Standard Bank is open to partnering with fintechs, home service providers, retailers and even its direct competitors as the digital economy blurs lines between industries.
  • Standard Bank says banks should warm up more to the idea of sharing their customers with other companies.
  • It says digitisation is driving the convergence of industries, and traditional financial services face a range of new competitors.
  • But it thinks banks can work together with these new competitors instead of seeing them as a threat.

Standard Bank says it is open to partnering with fintechs, home service providers, retailers and even its direct competitors as the convergence of industries in the digital world is blurring lines and disrupting industries.

On Thursday, the bank published a report on "the power of the platform economy for financial services". The report delved into how this new business model is pushing traditional banking, investment, and insurance groups to participate in "ecosystems" in partnership with other industries.

"We would see partnerships extending beyond financial services," said Standard Bank's head of platform businesses, Jonathan Lamb.

"But I think we will also start to look at partnerships to offer non-financial services, products that the banks are never going to produce.

"Then we would look at strategic partnerships which is actually distributing the bank's products and services," added Lamb.

The platform economy report looked at the different scenarios facing banks as their traditional offering is becoming more commoditised. Standard Bank acknowledged that fintech players have disrupted the world of banking and said the industry is contending with a range of other new competitors.

Companies like Vodacom and MTN have entered the business of lending, payments and insurance, while Shoprite expanded its financial services in 2020 to offer a transactional account.

Standard Bank, however, sees the blurring of industry boundaries as an opportunity to meet a wider array of client needs.

The bank said the emergence of open banking, which enables consumers to share their banking data with whomever they choose, provides financial institutions with an opportunity to structure and distribute their products through third-party channels more flexibly.

"Our products are being commoditised, and that's true," said Lamb.

An opportunity, not a threat

But he said open banking has opened banks' eyes to how they can expose their offerings outside their organisations. It has become more of a source of excitement than anxiety. As opposed to worrying too much about the fintechs and other industries eating their lunch, Lamb believes that everyone has more to gain by adopting a collaborative attitude.

"Banks actually have an opportunity to properly leverage of fintechs by allowing them access to certain assets and certain capabilities that the banks have built up over time … We can almost get the best of both worlds; use their agility and their ability to create innovative solutions quickly," said Lamb.

Christopher Browne, global head of wealth and investment at Standard Bank, said one of the benefits of these big banks and big organisations is the scale that fintechs need. He thinks solid partnerships can be formed by looking at the competitive advantages that both players have.

Kent Marais, the head of digital channels at Standard Bank CIB, said the only balancing act will be ensuring that banks do not eliminate the importance of their role in the process.

"You need to think carefully about the business model that you're designing.
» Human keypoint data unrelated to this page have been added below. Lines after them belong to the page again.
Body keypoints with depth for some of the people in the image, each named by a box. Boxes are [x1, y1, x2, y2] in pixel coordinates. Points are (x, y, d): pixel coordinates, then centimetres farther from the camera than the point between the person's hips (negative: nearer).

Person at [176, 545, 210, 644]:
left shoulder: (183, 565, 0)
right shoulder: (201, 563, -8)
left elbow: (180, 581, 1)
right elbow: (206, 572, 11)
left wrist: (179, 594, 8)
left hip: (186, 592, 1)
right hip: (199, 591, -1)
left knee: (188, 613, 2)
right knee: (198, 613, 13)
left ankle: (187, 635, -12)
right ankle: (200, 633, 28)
You need to understand the capabilities that you can bring, the capabilities that the producers can bring, and you need to look for a win-win sort of business model," he said.
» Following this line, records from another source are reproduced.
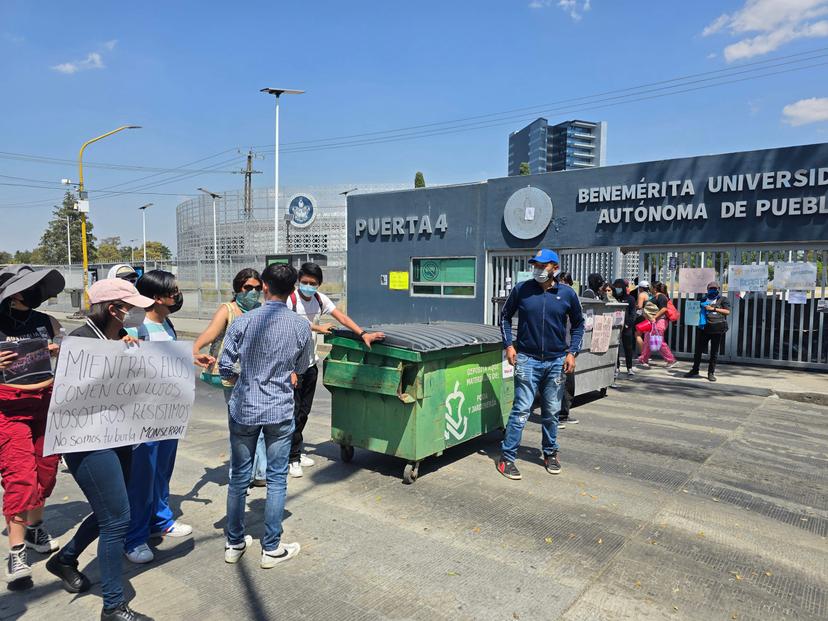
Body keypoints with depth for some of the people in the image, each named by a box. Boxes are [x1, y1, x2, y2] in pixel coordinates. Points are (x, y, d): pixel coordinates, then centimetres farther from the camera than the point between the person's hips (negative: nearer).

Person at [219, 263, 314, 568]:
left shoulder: (243, 322, -10)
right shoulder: (301, 326, -6)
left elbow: (225, 369, -7)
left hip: (243, 409, 1)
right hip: (280, 411, 0)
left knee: (239, 477, 15)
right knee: (276, 480, 10)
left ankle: (234, 543, 28)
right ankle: (271, 548, 19)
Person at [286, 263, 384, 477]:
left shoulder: (320, 299, 3)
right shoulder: (290, 299, -13)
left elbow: (342, 317, -1)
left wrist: (363, 334, -12)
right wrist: (317, 328, -13)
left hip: (310, 362, 6)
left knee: (304, 411, 14)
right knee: (294, 412, -2)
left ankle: (295, 451, 29)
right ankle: (293, 458, 10)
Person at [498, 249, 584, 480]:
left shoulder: (567, 294, 0)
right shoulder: (522, 290, -3)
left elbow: (578, 324, 12)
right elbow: (505, 316, 9)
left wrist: (572, 352, 2)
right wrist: (509, 345, -1)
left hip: (556, 362, 2)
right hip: (527, 359, -2)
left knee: (552, 412, 13)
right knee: (521, 410, -5)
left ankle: (550, 453, 31)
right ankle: (507, 457, 3)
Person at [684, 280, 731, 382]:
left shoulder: (723, 299, 7)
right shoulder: (703, 299, 18)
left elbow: (727, 311, -3)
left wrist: (713, 309, -11)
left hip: (717, 328, -3)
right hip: (703, 327, 3)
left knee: (714, 352, 3)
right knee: (698, 350, 4)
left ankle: (711, 373, 12)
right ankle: (695, 370, 15)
But banks have been here before, where they tried to be one-stop shops for their customers in the 1990s and early 2000s by bundling their traditional offering with insurance products, investments and prepaid voucher sales.  

Still, Standard Bank's report said new behaviours point to consumer engagement shifting away from traditional banking channels towards new platform businesses.

So, how is this participation in ecosystems different?

"The opportunity that presents itself now, for any financial services company is that if they take a progressive approach to using platform business thinking and ecosystem thinking, you start to create customer value propositions, rather than just bundled products.

"Create answers to problems that sit in the ecosystems that you want to participate in," said Lamb.